## [CONSEGNA 1]
Rispondi alle domande seguenti sul brano sulla droga, una riga per ciascuna:
(a) Come viene definita la casa visitata rispetto alle altre in Italia?
(b) Che cosa si trova entrando dal cancello?
(c) Che cosa chiedono soprattutto i ragazzi ospiti?
## [CONSEGNA 2]
Trascrivi fedelmente il brano sulla droga da "Contro la droga la" a "una vita laboriosa.".
## [CONSEGNA 3]
Indica se ciascuna affermazione concorda con il brano sulla droga. Rispondi sì o no e cita le parole del brano che lo stabiliscono.
(a) Le comunità terapeutiche oggi non esistono più.
(b) Il cancello d'ingresso è ampio e accogliente.
(c) I ragazzi ospiti chiedono soprattutto degli ideali per cui vivere.

## [ESTRATTO FORNITO]
==========
Contro la droga la terapia sono gli ideali

Di droga si parla da anni. E si ha l’impressione di aver ormai detto e sentito tutto sul problema. Mi è capitato di visitare qualcuna tra le case ospitali di questi malati: anzi forse la più ampia e consistente in Italia. Si entra per un cancello ampio e accogliente: si trova lo spazio per l’allevamento dei cavalli, la porcilaia, i pollai, i laboratori artigianali, e tante espressioni di una vita laboriosa.
Oggi continuano le comunità terapeutiche, ma sembra che abbiano mutato natura e finalità. Intanto, camminando per i viali e chiedendo spiegazioni, ci si interroga se queste opere sono state fatte contro la droga o per qualcosa o qualcuno. Certo, si impone l’uso di terapie che gradualmente liberino da una schiavitù farmacologia che esalta in maniera mantica o abbatte in maniera debilitante come in certe case di cura che hanno quasi soltanto il fine di attutire le scalmane di certi momenti incontrollati. Ma c’è ben altro. C’è il fatto che i ragazzi, ospiti strani e bisognosi di aiuto, chiedono soprattutto degli ideali per cui vivere.
==========
Righe da una fonte di dati
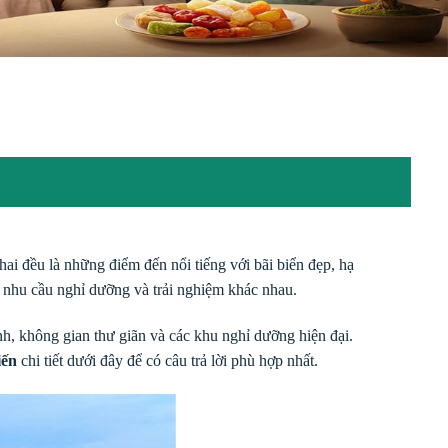
 hai đều là những điểm đến nổi tiếng với bãi biển đẹp, hạ
g nhu cầu nghỉ dưỡng và trải nghiệm khác nhau.
ình, không gian thư giãn và các khu nghỉ dưỡng hiện đại.
iến
chi tiết dưới đây để có câu trả lời phù hợp nhất.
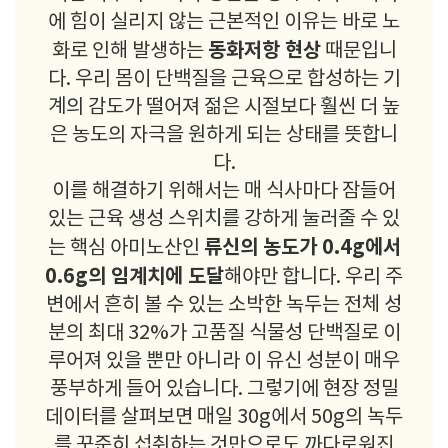
에 힘이 실리지 않는 근본적인 이유는 바로 노
동화저항 현상
화로 인해 발생하는
때문입니
다. 우리 몸이 단백질을 근육으로 합성하는 기
계의 감도가 떨어져 젊은 시절보다 훨씬 더 높
은 농도의 자극을 원하게 되는 상태를 뜻합니
다.
이를 해결하기 위해서는 매 식사마다 잠들어
있는 근육 생성 스위치를 강하게 눌러줄 수 있
류신의 농도가 0.4g에서
는 핵심 아미노산인
0.6g의 임계치에 도달
해야만 합니다. 우리 주
변에서 흔히 볼 수 있는 소박한 녹두는 전체 성
분의 최대 32%가 고품질 식물성 단백질로 이
루어져 있을 뿐만 아니라 이 유신 성분이 매우
풍부하게 들어 있습니다. 그렇기에 현장 정밀
데이터를 살펴보면 매일 30g에서 50g의 녹두
를 꾸준히 섭취하는 것만으로도 까다로워진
==========
## [RISPOSTA 1]
(a) Forse la più ampia e consistente in Italia.
(b) Lo spazio per l'allevamento dei cavalli, la porcilaia, i pollai, i laboratori artigianali e tante espressioni di una vita laboriosa.
(c) Degli ideali per cui vivere.

## [RISPOSTA 2]
Contro la droga la terapia sono gli ideali

Di droga si parla da anni. E si ha l’impressione di aver ormai detto e sentito tutto sul problema. Mi è capitato di visitare qualcuna tra le case ospitali di questi malati: anzi forse la più ampia e consistente in Italia. Si entra per un cancello ampio e accogliente: si trova lo spazio per l’allevamento dei cavalli, la porcilaia, i pollai, i laboratori artigianali, e tante espressioni di una vita laboriosa.

## [RISPOSTA 3]
(a) No: "Oggi continuano le comunità terapeutiche".
(b) Sì: "Si entra per un cancello ampio e accogliente".
(c) Sì: "i ragazzi, ospiti strani e bisognosi di aiuto, chiedono soprattutto degli ideali per cui vivere".